RailWorks names Dorris VP of Track Construction Division

RailWorks Corporation named William Dorris vice president and area manager for the Greater Chicago area for its operating subsidiary, RailWorks Track Services, Inc. Dorris has successfully led projects of all sizes for Class I, government and transit agencies and private industry throughout his 32-year career in the railroad construction and maintenance industry. Under his leadership, RailWorks’ Chicago-based track construction operations achieved revenue growth of more than 200 percent over the past several years.

In his new position, Dorris will expand his geographic base to include northern Indiana and Michigan, as well as the Chicago metro area. He also will lead the company’s new project to construct the track infrastructure for Union Pacific’s new intermodal yard in Joliet, Ill.

RailWorks Corporation Executive Vice President John August said Dorris’ promotion is part of a broader, longer-term commitment by RailWorks to provide a comprehensive construction and maintenance service offering throughout the Midwest and Northeast.

“We recently expanded our offices in Minooka, Ill., constructed a new shop and office facility in Youngstown, Ohio, and established a satellite office in western Massachusetts, “ said August. “These expansion activities and Bill’s promotion reflect RailWorks Track Services’ continued commitment to expand both its geography and its customer service capabilities.”

Government of Canada, VIA Rail launch improvement project

At a ceremony at Toronto’s Union Station, the Government of Canada and VIA announced C$300 million dollars in support for the largest-ever improvement and investment program in the 153-year history of passenger rail service between Montreal and Toronto: VIA’s Canadian National Kingston Subdivision Project.??Totaling more than C$300 million, VIA’s CN Kingston Subdivision Project is a series of infrastructure improvements at eight locations along the 539-kilometer (334-mile), double-track rail line. It will boost capacity by eliminating bottlenecks and greatly reducing delay-causing conflicts between VIA passenger and CN freight trains.

Phase I of the project will allow for the addition of two daily roundtrip frequencies on VIA’s busy Toronto-Montreal and Toronto-Ottawa routes. The latter operates over the Kingston Subdivision between Toronto and Brockville.

VIA’s CN Kingston Subdivision Project is part of an unprecedented C$923 million investment by the Government of Canada in passenger rail renewal and expansion. Of this amount, C$407 million is under the government’s Economic Action Plan.

========================================================================

## [Task 1]
From the rail news excerpt, list each place where August says RailWorks recently expanded, opened, or built a facility or office.
## [Task 2]
Write a continuation of the rail news excerpt, starting after its last sentence about the Economic Action Plan.

========================================================================

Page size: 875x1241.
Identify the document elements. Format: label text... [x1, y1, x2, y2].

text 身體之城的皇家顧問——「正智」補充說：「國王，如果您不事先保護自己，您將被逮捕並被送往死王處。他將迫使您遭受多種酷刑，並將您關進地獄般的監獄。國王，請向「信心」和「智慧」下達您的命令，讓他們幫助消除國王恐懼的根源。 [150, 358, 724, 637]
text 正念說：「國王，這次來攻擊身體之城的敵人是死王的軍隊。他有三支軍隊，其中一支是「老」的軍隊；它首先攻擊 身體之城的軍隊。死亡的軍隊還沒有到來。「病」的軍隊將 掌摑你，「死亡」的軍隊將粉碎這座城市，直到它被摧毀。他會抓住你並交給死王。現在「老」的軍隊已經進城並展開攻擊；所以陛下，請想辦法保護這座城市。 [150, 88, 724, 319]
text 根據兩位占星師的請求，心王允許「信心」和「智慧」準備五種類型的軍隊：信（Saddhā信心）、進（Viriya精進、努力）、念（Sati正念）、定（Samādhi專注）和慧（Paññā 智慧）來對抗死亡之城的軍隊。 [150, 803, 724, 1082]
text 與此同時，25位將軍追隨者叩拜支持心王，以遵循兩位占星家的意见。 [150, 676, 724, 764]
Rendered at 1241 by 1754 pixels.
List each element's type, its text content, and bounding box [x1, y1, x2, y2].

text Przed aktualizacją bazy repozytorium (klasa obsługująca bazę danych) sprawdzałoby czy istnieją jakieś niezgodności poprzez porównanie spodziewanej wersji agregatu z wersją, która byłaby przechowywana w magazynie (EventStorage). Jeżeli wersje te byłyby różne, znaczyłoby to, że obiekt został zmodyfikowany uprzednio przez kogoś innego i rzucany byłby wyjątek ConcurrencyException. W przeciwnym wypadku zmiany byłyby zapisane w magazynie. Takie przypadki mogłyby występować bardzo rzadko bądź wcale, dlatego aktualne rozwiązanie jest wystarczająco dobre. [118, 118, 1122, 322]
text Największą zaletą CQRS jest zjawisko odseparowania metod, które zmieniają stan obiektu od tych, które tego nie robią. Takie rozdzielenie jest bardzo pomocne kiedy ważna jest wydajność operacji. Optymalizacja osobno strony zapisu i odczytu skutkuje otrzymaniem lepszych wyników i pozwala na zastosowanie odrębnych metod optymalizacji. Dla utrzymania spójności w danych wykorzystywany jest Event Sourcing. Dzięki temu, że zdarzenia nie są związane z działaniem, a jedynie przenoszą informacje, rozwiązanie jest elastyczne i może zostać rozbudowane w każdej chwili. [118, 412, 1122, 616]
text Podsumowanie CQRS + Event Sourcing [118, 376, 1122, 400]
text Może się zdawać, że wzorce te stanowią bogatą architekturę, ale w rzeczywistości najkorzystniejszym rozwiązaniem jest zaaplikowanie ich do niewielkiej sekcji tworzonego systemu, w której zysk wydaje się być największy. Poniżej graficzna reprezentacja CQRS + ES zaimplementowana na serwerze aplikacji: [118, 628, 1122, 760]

========================================================================

## [Answer area 1]
- Minooka, Ill. (expanded offices)
- Youngstown, Ohio (new shop and office facility)
- western Massachusetts (satellite office)

## [Answer area 2]
Other elements of VIA’s program include expanded, fully-accessible station facilities at strategic locations on the Montreal-Toronto route, major infrastructure and station upgrading on other routes, accessibility projects for travelers with special needs and the complete rebuilding of service-proven locomotives and rolling stock. The program will benefit rail travelers across the entire VIA transcontinental system, from Halifax to Vancouver Island.

Highlights of VIA’s CN Kingston Subdivision Project include: construction of additional (third) main line track to enable VIA and CN trains to pass or overtake each other safely and quickly; extensions to sidings and yard tracks to allow CN freight trains to exit and clear the main line when required; and- other track and signal improvements to smooth the flow of VIA passenger and CN freight traffic, assuring consistent on-time performance for both.

Work on VIA’s CN Kingston Subdivision Project will begin this summer and wrap up in 2011. To date, CN has hired 100 track and signal workers for its portion of the work, which will be performed under contract with VIA. Additional jobs will be created throughout the two-year span of the project within both CN and other private sector companies participating in this project.

New Jersey breaks ground on nation’s largest transit project

Building upon the region’s rich legacy of major public transportation assets, Governor Jon S. Corzine, Senators Frank R. Lautenberg and Robert Menendez, FTA Administrator Peter Rogoff and a group of other federal, state and local officials broke ground on the Mass Transit Tunnel project, the largest transit public works project in America.